SDGOP Chair using party title to pitch for organization. Rules for thee..

I can’t say I’ve seen this before.

Former 32-year Democrat and current South Dakota Republican Party Chairman Jim Eschenbaum is apparently partnering with a group which includes a dark money fund for purposes of lobbying and endorsing candidates. And not just lending them support as a private citizen, but in addition to recording a video for them, is allowing them to use his Republican party title in their advertising.

 

Funny. I seem to recall the former 32-year Democrat chair saying something about using party titles for getting in the middle of campaigns..

It has been brought to my attention this morning that Toby Doeden’s campaign is asking County parties to endorse him. It has been discussed many times that this would not be appropriate for the party to influence the election process, other than supporting Republicans…

What each person does outside of the the “umbrella” of the State or County party opertions is up to each individual.. but please avoid taking a collective position with the SD GOP, or County GOP title involved….

..please exercise that privilege outside of the “umbrella” of the party identity.

Well,  I guess that was all just bullsh*t.

No matter who or what they supported, I don’t recall during my time that Joel Rosenthal, Dwight Adams, Craig Lawrence, Karl Adam, Bob Gray, Tim Rave, Pam Roberts, or any other chairs ever doing this.

Did they support people or causes privately? Yes. Did they ever record an ad for a lobbying group and specifically use their title as SDGOP Party Chairman in advertising for their group?

NO. Because it would be inappropriate.

Clearly, Eschenbaum sets down rules for others, but chooses not to follow them himself.  Rules for thee…

10 thoughts on “SDGOP Chair using party title to pitch for organization. Rules for thee..”

  1. Regarding the issue of emminent domain, please refer to the Supreme Court decision on Kelo v. City of New London”

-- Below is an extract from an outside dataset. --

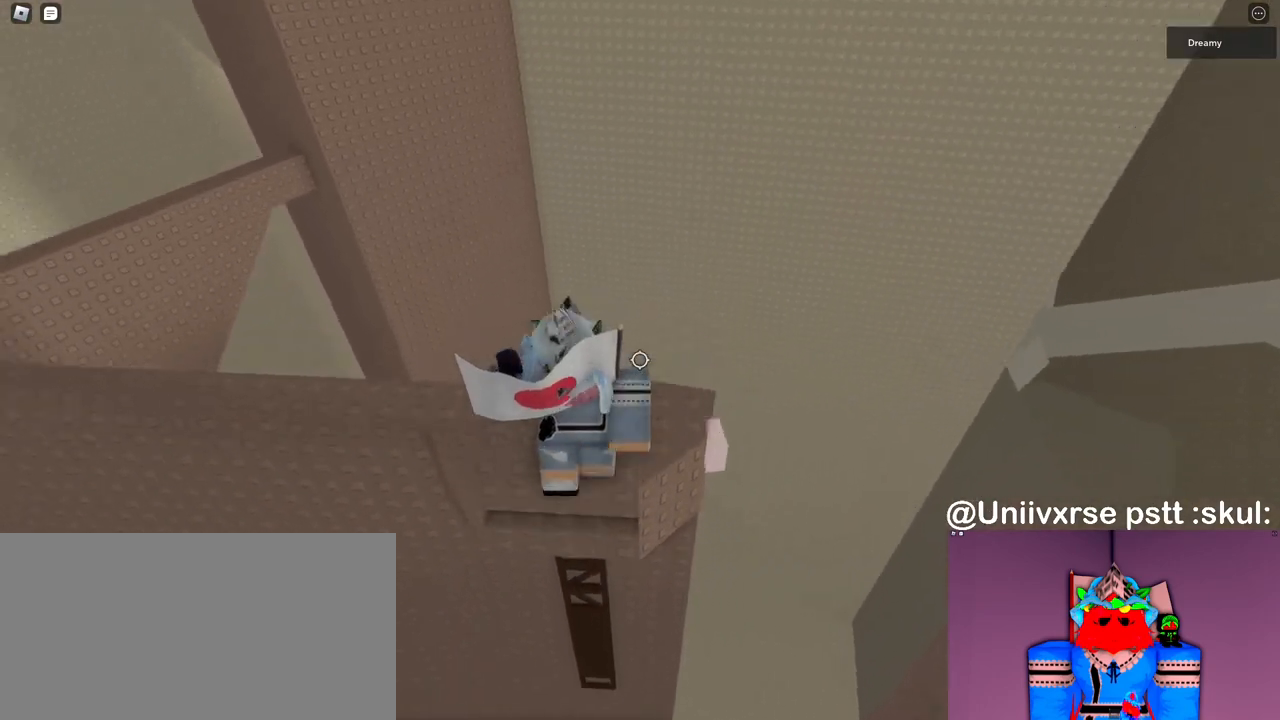
{"keys": ["w"], "mouse": ["right"], "events": [[200, "d", "down"], [367, "d", "up"], [367, "space", "down"], [500, "space", "up"]]}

    “In a 5-4 opinion delivered by Justice John Paul Stevens, the majority held that the city’s taking of private property to sell for private development qualified as a “public use” within the meaning of the takings clause. The city was not taking the land simply to benefit a certain group of private individuals, but was following an economic development plan. Such justifications for land takings, the majority argued, should be given deference. The takings here qualified as “public use” despite the fact that the land was not going to be used by the public. The Fifth Amendment did not require “literal” public use, the majority said, but the “broader and more natural interpretation of public use as ‘public purpose.”

    Decided Jun 23, 2005: https://www.oyez.org/cases/2004/04-108

    1. The people pushing the end of eminent domain are fear mongers. None of the laws they have passed are strong enough to be a test case to overturn Kelo.
      Do South Dakota tax payers really need to be the ones footing the bill on a fool’s errand?

    1. I mean, have you seen who’s been running the RNC lately? Not exactly titans of ethics or morality.